Et en plus, la collectivité continuera à supporter une partie des coûts d’entretien, d’énergie et d’exploitation. En résumé, le contribuable paie la construction, puis continue à payer pendant que l’exploitation bénéficie à un acteur privé. C’est une logique que je refuse.

C’est pourquoi, si je préside demain l’agglomération, je stopperai le processus de délégation de service public. Un équipement financé avec l’argent public doit rester dans le giron du service public. Deux solutions peuvent être étudiées : soit une gestion en régie publique avec les agents compétents, soit la création d’une société publique locale qui pourrait gérer cet équipement mais aussi, à terme, d’autres équipements comme les arènes, le stationnement ou la salle Castel.

Gilbert Wayenborgh :
On arrive au terme de cet entretien. Un dernier message pour les électeurs de dimanche ?

Anthony Belin :
D’abord un message de mobilisation. L’offre s’est clarifiée entre le premier et le second tour : il ne reste plus que trois candidats et le choix est désormais limpide. Les électeurs doivent comprendre qu’ils ont entre les mains l’avenir de Lunel.

Je considère que d’un côté, il y a la continuité du système en place, avec ses alliances, ses arrangements et ses blocages. Et de l’autre, il y a la possibilité d’une alternance franche. J’appelle donc à la mobilisation de tous ceux qui veulent que Lunel se relève. Le choix de dimanche, c’est soit continuer comme avant, soit décider de reprendre son destin en main.

Gilbert Wayenborgh :
Sur ces paroles, on va s’arrêter là. Parole de démocratie pour les élections se termine ici. Je vous invite à aller voter dimanche, de 8h à 18h, pour le candidat de votre choix. Passez un bon vendredi, un bon samedi, et dimanche, allez voter.


Synthèse de l’entretien

Anthony Belin appelle à une rupture politique nette pour Lunel

Dans ce quatrième entretien de Parole de démocratie entre les deux tours, Anthony Belin présente le scrutin du second tour comme un choix clair entre la continuité du système municipal actuel et une rupture politique qu’il dit incarner.

Le candidat estime que le premier tour a exprimé un rejet du pouvoir en place, à la fois envers la maire sortante Paulette Gougeon et envers Stéphane Dalle, qu’il critique pour leurs responsabilités respectives dans les divisions politiques locales. Il insiste aussi sur le poids de l’abstention, qu’il relie au climat de campagne et à la multiplication des listes.

Anthony Belin affirme n’avoir conclu aucune alliance entre les deux tours, mais dit avoir reçu de nombreux soutiens et signaux d’inquiétude venus du tissu associatif, économique et commercial.

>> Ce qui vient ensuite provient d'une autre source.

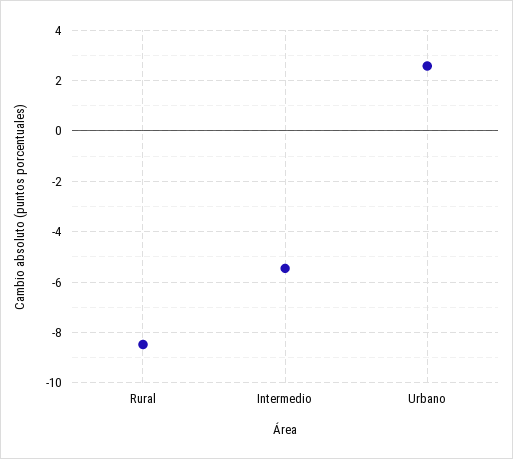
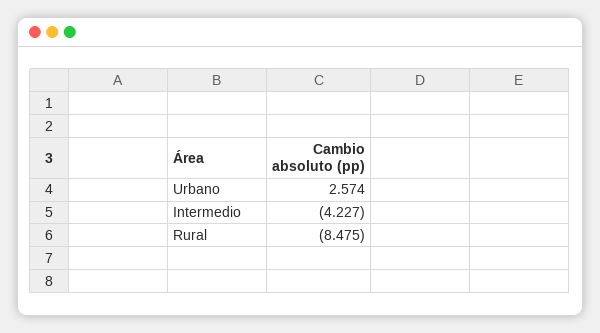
Intermedio: -5.5 -> -4.227

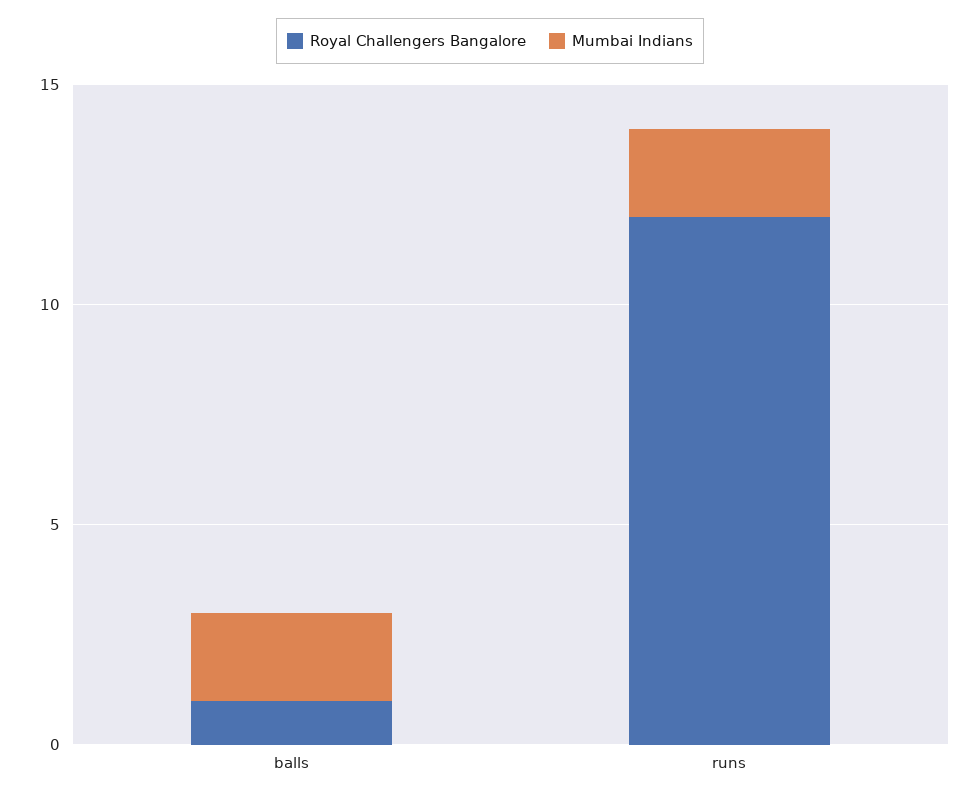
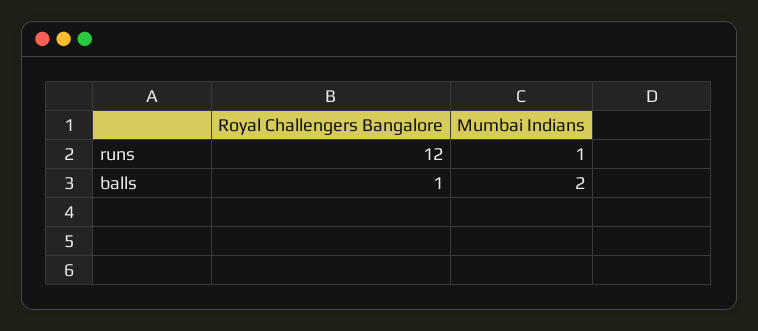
Mumbai Indians, runs: 2 -> 1

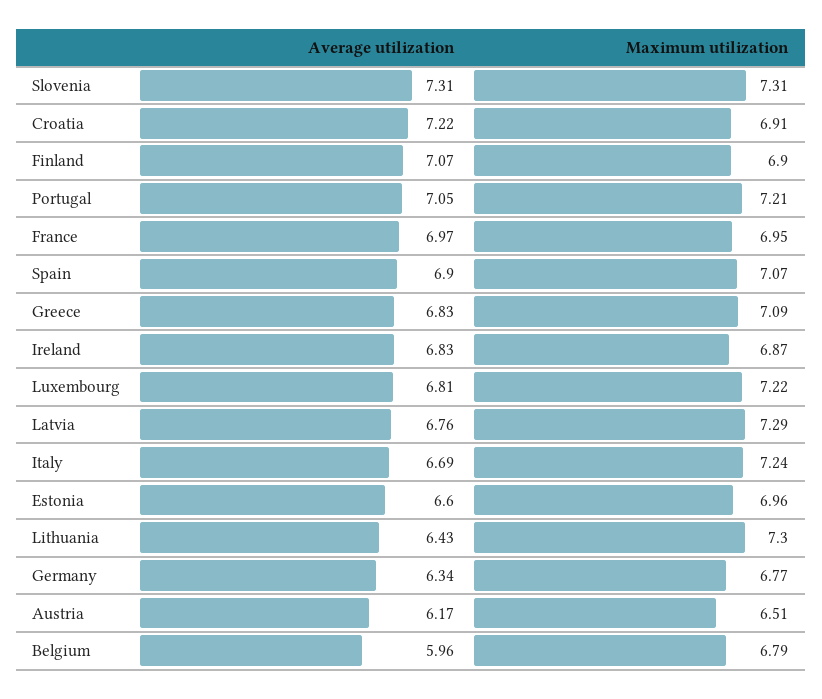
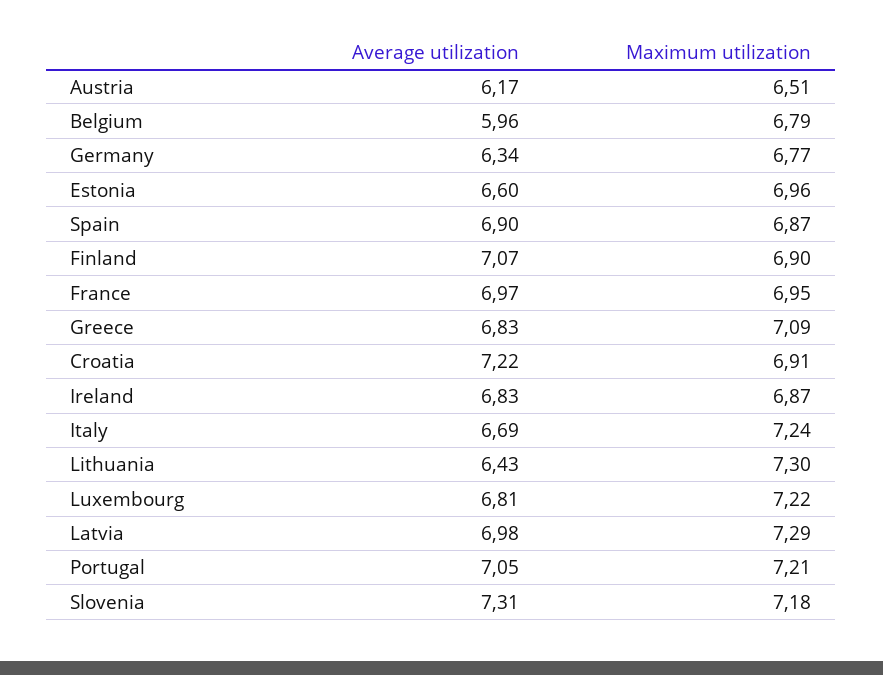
Maximum utilization, Slovenia: 7.31 -> 7.18
Maximum utilization, Spain: 7.07 -> 6.87
Average utilization, Latvia: 6.76 -> 6.98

Il défend plusieurs marqueurs forts de sa campagne : développement économique via une zone d’activité en sortie d’autoroute, baisse de la fiscalité, opposition à la délégation de service public pour la future piscine intercommunale, retour de l’éclairage public et réaffirmation de la place de Lunel dans l’agglomération.

Sur la méthode, il promet une gouvernance plus directe, plus tranchée et plus présente sur le terrain. Il met en avant la création d’une mairie mobile, des permanences sans rendez-vous, des visites de quartier et la poursuite du porte-à-porte une fois élu. Il revendique une relation de proximité avec les habitants, nourrie par plusieurs mois de campagne de terrain.

Concernant Lunel Agglo, Anthony Belin veut redonner à la ville un rôle moteur, jusqu’à viser la présidence de l’agglomération pour peser davantage sur les grands dossiers du territoire.

En conclusion, il appelle les électeurs à se mobiliser massivement dimanche, en présentant ce second tour comme un moment décisif pour « remettre Lunel sur les rails ».